The Spirit of the Season

There is another sense, a sort of sixth sense, that could describe the added dimension to the Holiday Season and that is one of Spirit. There is undoubtedly a heightened practice of spirituality, worship, and praise that defines this time. The factor of spirituality appears to transcend belief, faith, philosophy, practice and denomination. In many ways it can unify humanity, but only if love for our fellow humans, tolerance and respect for differences can be shown as opposed to the unfortunate presence of bigotry, condemnation, hatred and intolerance. One person may become spiritually connected while singing in a church choir while another will find their sacred experience in a pair of blue jeans serving soup to the homeless.

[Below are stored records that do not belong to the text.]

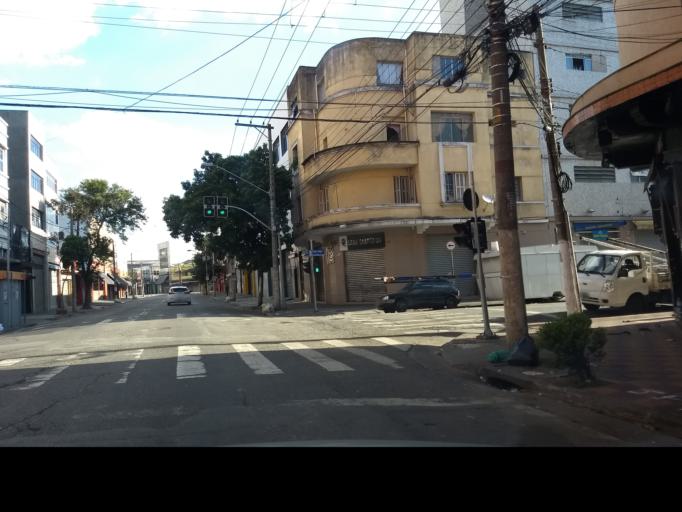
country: BR
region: Sao Paulo
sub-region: Sao Paulo
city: Sao Paulo
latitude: -23.5338
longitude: -46.6220
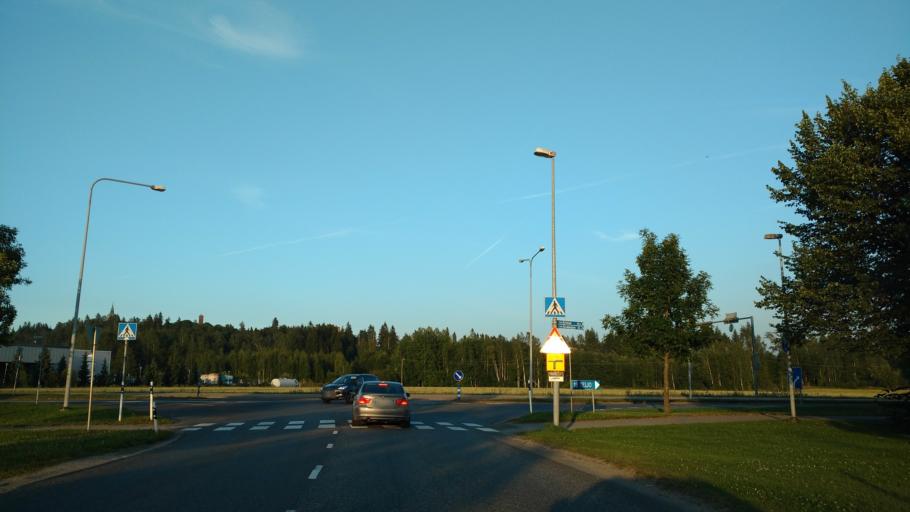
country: FI
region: Varsinais-Suomi
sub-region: Salo
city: Salo
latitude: 60.3751
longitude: 23.1151
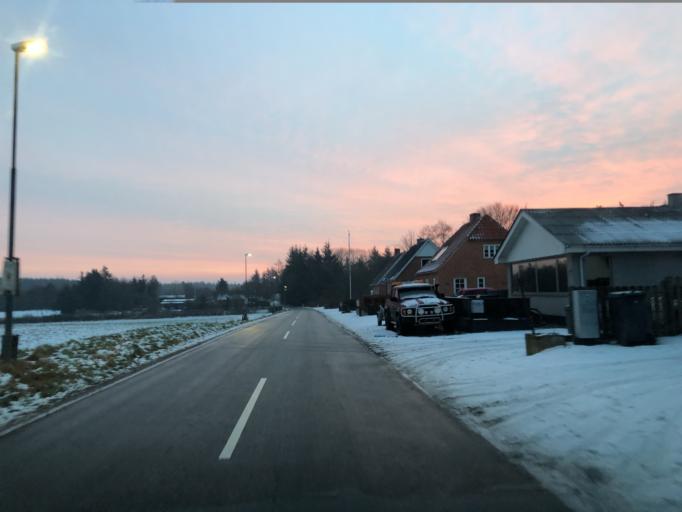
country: DK
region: Central Jutland
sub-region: Holstebro Kommune
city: Ulfborg
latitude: 56.2012
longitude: 8.4286
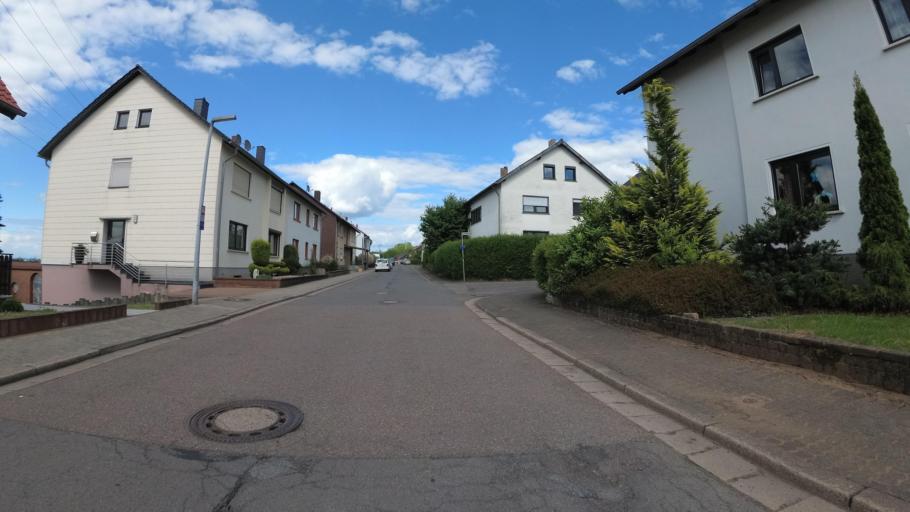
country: DE
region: Saarland
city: Puttlingen
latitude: 49.2931
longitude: 6.9052
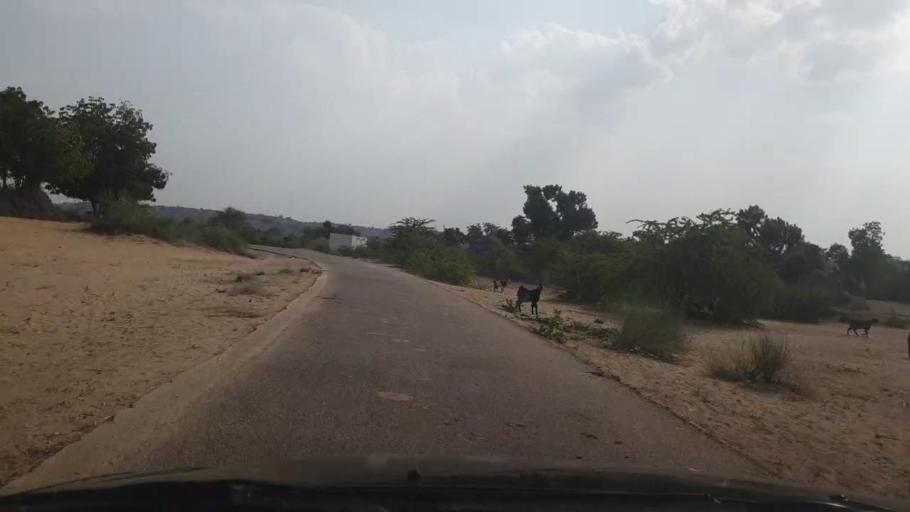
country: PK
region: Sindh
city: Islamkot
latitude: 25.0150
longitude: 70.5926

Taking time to cultivate this sense can turn our holiday season from one of monotony to one of wonder and personal growth. When we nurture ourselves, we can then offer up the best of who we are to others. Reaching this place of spiritual cultivation ultimately requires a nurturing of the senses. Intentionally practicing this awareness in our daily activities will brighten our days, relieve our stresses, and center us so that we can truly enjoy all of the diversity and beauty that the Holiday Season has to offer.